El niño revive en cámara lenta la pelota golpeando la preciosa vasija y ahora la mira con desconcierto quebrada en el piso. Quiere devolver el tiempo, desea que nunca hubiese estado jugando con la pelota.
El hombre ve la sangre. Estaba enojado, pero ahora está asustado. No quería hacerlo, pero la otra persona yace en el suelo sin vida. La conciencia acusa y la pregunta resuena sin parar: “¿Qué es lo que has hecho?”
Sea por algo sencillo, como la vasija rota, o algo muy grave, como un asesinato, y por una cantidad de razones más, esta pregunta puede sonar en nuestra conciencia una y otra vez. No podemos retroceder el tiempo, ya no se pueden cambiar las cosas. Casi seguro que lo primero que hace es buscar la manera de esconder lo que ocurrió, que nadie se dé cuenta. Se recogen los pedazos rotos de la vasija y se esconden. Se oculta el cuerpo y se deshace del arma.
Pero, aunque nadie se entere, igual sigue la culpa en la conciencia.
Es la tendencia natural al pecado
Justificados, pues, por la fe, tenemos paz para con Dios por medio de nuestro Señor JesucristoEn el principio, esta misma pregunta se la hizo Dios a Eva. Adán y Eva comieron del fruto prohibido por Dios. Desobedecieron. La conciencia les acusó e inmediatamente trataron de ocultar los hechos y evitar las consecuencias. “Entonces fueron abiertos los ojos de ambos, y conocieron que estaban desnudos; entonces cosieron hojas de higuera, y se hicieron delantales” (Génesis 3:7). El que sea la tendencia natural no significa que esté bien.
Por supuesto, a Dios no podían engañar. “Entonces Jehová Dios dijo a la mujer: ¿Qué es lo que has hecho? Y dijo la mujer: La serpiente me engañó, y comí” (Génesis 3:13). ¡Qué descaro! Tratar de evadir su responsabilidad frente al Dios justo. Nada funcionó. El pecado había sido cometido, Dios estaba al tanto (como siempre lo está). Había que enfrentar las consecuencias.
La conciencia culpable
El rey David describe esto mismo luego del pecado de adulterio con Betsabé. Pensaba que podía salirse con la suya y montar todo un teatro que hiciera parece que todo estaba en orden (puedes leer la historia completa en 2 Samuel 11 y 12). Al final fue enfrentado por el profeta Natán, enviado por Dios. Sin embargo, durante el tiempo que mantuvo las cosas en silencio no le fue bien. Veamos lo que dice: “Mientras callé, se envejecieron mis huesos en mi gemir todo el día. Porque de día y de noche se agravó sobre mí tu mano; se volvió mi verdor en sequedades de verano” (Salmo 32:3-4).
Enfrentar la realidad
Esto es extremadamente difícil, tanto para el niño que tiene que ir a decirle a su mamá que fue él quien rompió la vasija, como para el criminal que debe entregarse a la justicia para ser condenado. Igualmente, difícil es para aquel que debe arrepentirse de sus pecados y admitir delante de Dios que es un pecador. ¿Lo ha hecho usted? Declararse culpable. Quizás dirás: “no tiene sentido, ¿qué se gana con eso?” Mucho.

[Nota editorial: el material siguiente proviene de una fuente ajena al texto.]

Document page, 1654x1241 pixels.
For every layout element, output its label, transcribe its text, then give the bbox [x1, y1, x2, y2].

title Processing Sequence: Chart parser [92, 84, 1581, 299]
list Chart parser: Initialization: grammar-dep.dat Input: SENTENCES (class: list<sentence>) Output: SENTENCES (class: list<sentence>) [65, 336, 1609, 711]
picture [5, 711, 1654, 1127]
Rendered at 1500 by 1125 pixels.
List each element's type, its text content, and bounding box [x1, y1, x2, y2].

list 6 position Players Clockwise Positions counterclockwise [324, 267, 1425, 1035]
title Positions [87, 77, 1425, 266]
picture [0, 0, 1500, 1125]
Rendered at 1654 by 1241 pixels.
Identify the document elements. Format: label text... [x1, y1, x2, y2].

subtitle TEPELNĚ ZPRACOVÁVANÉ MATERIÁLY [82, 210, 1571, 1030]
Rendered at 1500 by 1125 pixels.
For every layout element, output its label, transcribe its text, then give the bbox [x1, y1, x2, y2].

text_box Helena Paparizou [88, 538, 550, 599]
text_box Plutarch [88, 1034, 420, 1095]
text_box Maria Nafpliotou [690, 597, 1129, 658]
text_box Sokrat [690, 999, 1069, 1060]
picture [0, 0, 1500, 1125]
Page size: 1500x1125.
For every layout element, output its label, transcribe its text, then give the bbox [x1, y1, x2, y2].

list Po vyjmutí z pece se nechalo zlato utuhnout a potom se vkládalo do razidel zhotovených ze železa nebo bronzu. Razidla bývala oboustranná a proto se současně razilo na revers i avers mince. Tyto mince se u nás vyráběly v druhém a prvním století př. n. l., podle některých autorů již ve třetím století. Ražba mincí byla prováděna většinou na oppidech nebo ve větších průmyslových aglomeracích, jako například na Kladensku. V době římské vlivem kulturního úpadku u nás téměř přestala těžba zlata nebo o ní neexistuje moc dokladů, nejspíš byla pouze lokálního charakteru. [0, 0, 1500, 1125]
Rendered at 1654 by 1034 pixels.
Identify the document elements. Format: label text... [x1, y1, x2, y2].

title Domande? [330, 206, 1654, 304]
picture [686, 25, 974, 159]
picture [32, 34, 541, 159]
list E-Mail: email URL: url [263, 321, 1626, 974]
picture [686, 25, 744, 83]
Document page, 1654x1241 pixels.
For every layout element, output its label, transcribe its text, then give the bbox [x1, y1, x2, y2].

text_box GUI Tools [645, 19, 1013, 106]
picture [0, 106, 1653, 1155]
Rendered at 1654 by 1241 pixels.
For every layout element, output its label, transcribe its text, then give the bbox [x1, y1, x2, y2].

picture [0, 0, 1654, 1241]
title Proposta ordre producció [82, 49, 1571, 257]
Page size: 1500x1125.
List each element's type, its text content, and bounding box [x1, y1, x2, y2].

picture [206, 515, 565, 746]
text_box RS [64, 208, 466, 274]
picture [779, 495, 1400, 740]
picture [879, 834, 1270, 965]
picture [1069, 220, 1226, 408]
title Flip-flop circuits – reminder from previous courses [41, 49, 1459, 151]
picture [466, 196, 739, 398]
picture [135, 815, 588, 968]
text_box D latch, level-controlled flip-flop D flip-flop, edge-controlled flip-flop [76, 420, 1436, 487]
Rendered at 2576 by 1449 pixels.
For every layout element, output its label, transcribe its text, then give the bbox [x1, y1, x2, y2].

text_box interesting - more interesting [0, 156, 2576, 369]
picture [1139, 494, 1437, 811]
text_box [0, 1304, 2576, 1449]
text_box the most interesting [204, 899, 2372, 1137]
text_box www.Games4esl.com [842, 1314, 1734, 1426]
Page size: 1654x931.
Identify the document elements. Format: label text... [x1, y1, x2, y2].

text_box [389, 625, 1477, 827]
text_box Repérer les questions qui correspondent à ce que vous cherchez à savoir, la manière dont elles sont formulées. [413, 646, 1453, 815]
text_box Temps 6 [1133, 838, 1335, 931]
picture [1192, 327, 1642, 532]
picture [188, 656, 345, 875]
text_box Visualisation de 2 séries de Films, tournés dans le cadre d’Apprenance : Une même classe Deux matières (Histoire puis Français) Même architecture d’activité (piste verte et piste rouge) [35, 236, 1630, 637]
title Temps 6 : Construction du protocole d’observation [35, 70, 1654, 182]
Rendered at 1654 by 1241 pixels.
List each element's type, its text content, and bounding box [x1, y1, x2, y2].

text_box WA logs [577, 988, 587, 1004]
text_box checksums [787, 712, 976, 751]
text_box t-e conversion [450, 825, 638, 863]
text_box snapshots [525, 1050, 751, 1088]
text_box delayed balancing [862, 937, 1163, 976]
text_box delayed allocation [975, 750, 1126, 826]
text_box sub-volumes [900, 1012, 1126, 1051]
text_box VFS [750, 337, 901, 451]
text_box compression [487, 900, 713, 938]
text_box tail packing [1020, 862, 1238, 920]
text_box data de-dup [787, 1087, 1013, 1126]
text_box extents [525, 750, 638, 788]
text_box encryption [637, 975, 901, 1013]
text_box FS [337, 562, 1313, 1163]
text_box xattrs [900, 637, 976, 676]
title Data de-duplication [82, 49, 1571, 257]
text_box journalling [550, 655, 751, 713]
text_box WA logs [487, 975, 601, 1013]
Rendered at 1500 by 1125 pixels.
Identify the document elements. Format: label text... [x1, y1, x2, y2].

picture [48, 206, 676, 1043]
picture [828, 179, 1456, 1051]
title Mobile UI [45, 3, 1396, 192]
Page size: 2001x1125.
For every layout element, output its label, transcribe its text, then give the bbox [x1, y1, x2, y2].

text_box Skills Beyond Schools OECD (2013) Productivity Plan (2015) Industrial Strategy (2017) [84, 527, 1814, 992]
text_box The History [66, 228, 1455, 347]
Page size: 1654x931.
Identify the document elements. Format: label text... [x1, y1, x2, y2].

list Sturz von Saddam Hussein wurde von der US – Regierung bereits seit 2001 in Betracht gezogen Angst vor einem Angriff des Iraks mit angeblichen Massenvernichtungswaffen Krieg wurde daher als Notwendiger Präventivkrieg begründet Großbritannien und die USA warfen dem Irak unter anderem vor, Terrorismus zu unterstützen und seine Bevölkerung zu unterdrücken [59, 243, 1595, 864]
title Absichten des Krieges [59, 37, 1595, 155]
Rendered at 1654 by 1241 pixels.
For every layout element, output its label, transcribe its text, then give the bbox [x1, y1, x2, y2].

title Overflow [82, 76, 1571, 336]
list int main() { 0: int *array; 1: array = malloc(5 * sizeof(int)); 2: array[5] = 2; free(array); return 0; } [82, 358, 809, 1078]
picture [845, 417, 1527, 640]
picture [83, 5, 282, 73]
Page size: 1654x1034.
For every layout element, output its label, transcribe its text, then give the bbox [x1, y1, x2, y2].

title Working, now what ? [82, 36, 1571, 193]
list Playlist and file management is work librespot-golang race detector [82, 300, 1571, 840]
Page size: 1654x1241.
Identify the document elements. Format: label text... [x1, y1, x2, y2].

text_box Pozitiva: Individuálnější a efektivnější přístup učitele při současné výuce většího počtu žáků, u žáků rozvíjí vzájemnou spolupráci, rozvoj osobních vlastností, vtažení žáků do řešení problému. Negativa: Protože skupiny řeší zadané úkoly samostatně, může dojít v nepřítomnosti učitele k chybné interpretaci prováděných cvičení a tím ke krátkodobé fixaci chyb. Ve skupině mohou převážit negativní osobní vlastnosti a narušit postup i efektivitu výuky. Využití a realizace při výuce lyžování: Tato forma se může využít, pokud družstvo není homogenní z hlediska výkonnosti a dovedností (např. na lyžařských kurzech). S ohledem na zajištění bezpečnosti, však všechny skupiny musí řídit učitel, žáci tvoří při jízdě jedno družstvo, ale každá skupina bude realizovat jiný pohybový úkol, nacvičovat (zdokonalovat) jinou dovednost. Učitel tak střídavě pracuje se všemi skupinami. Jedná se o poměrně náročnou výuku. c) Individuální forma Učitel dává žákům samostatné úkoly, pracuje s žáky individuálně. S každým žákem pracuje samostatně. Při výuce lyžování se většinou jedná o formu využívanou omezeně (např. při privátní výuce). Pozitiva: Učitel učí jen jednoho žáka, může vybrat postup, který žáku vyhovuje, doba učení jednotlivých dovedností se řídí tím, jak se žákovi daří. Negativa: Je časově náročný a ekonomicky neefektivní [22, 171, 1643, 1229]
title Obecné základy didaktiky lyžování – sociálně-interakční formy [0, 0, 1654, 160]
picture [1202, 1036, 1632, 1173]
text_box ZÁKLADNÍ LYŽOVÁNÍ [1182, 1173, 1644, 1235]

Hay que enfrentar la realidad de lo ocurrido con sus consecuencias. No hablaremos ya del caso del niño o del homicida, sino más bien del caso suyo delante de Dios. No puede retroceder el tiempo, no puede ocultar sus pecados, ni tampoco evitar sus consecuencias. Necesitas el perdón de Dios por tus pecados.
Cómo tener la paz
Dejo con el lector tres versículos, dejando que la misma Palabra de Dios le hable: “anulando el acta de los decretos que había contra nosotros, que nos era contraria, quitándola de en medio y clavándola en la cruz” (Colosenses 2:14), “y por medio de él reconciliar consigo todas las cosas, así las que están en la tierra como las que están en los cielos, haciendo la paz mediante la sangre de su cruz” (Colosenses 1:20), “Justificados, pues, por la fe, tenemos paz para con Dios por medio de nuestro Señor Jesucristo” (Romanos 5:1).